## Work task
Whenever a line of the entries below holds the string "down", copy that line and return it.

===== Dataset content

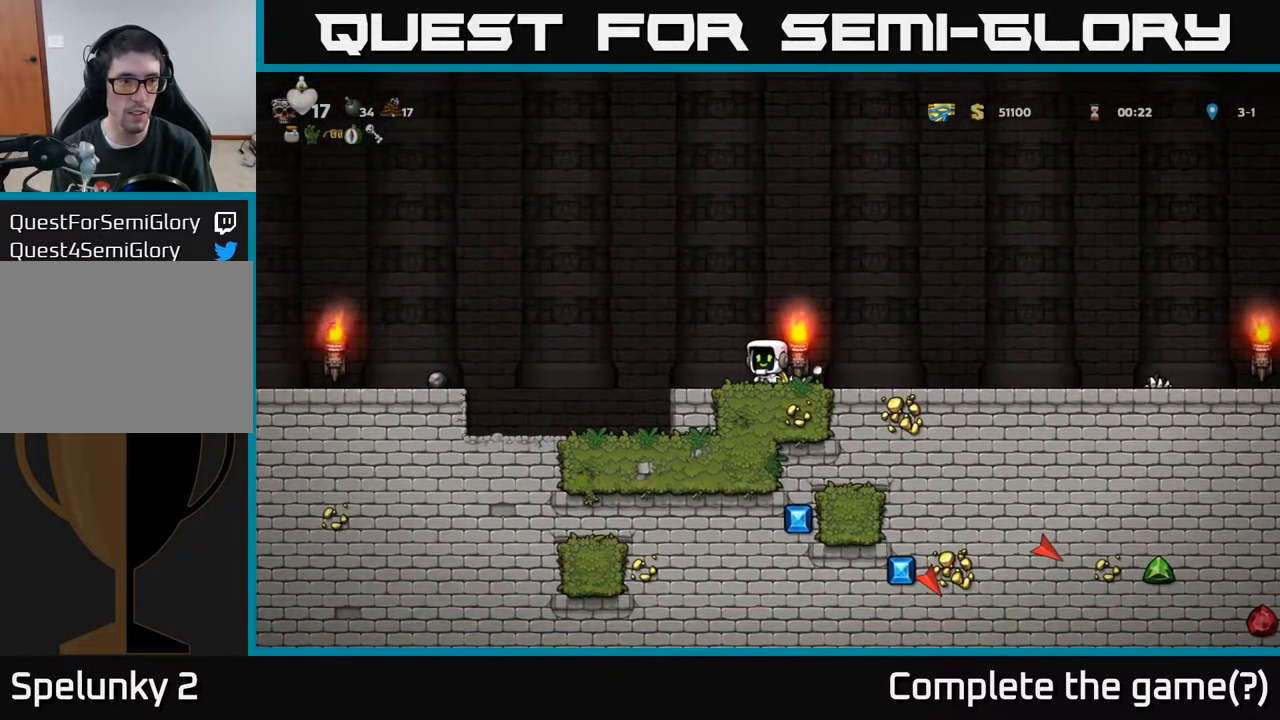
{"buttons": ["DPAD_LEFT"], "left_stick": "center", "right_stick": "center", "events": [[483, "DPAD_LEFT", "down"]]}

==========
===== Dataset content

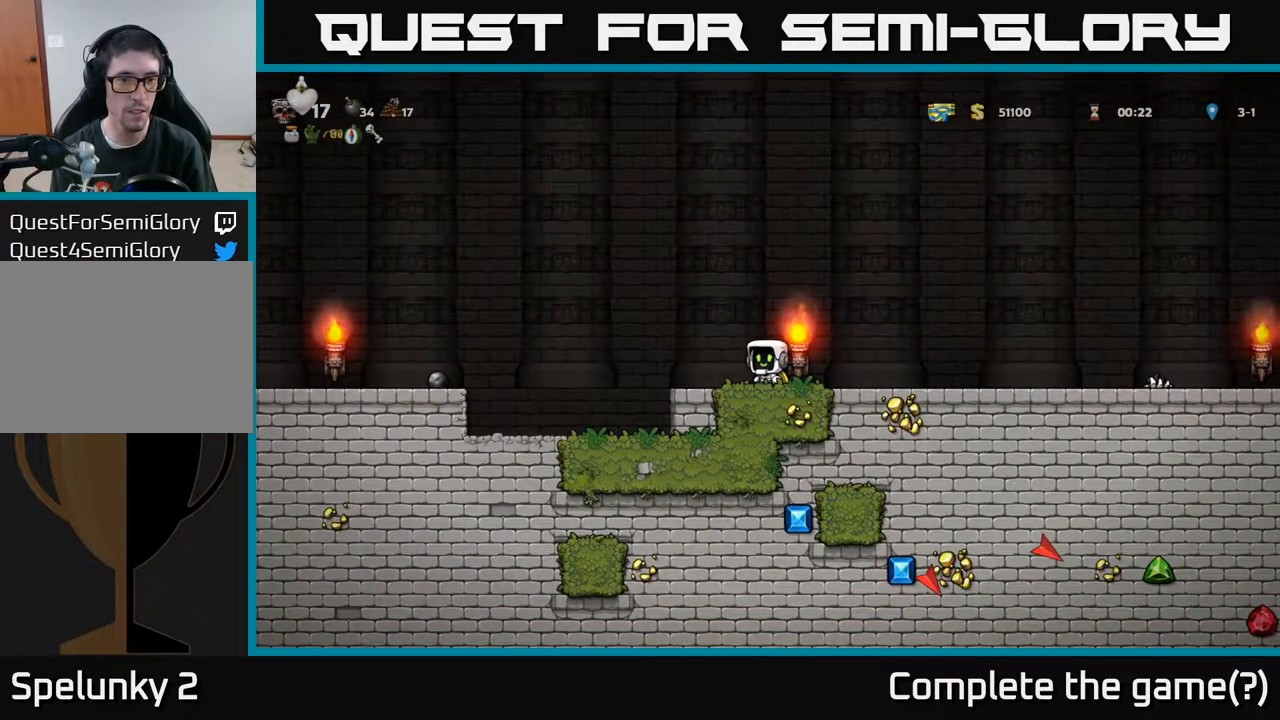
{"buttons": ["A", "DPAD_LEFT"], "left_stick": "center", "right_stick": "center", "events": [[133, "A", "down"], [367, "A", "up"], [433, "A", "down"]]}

==========
===== Dataset content

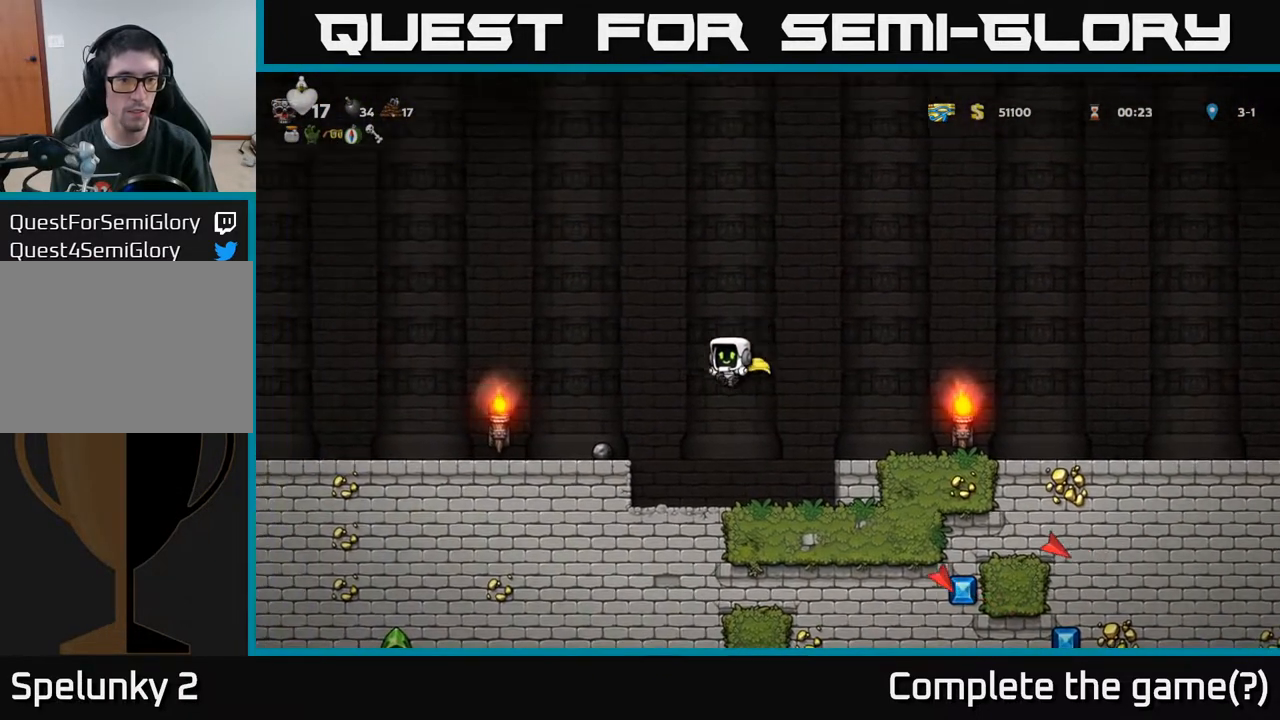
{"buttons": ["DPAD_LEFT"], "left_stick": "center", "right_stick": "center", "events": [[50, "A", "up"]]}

==========

## Exercise output
{"buttons": ["DPAD_LEFT"], "left_stick": "center", "right_stick": "center", "events": [[483, "DPAD_LEFT", "down"]]}
{"buttons": ["A", "DPAD_LEFT"], "left_stick": "center", "right_stick": "center", "events": [[133, "A", "down"], [367, "A", "up"], [433, "A", "down"]]}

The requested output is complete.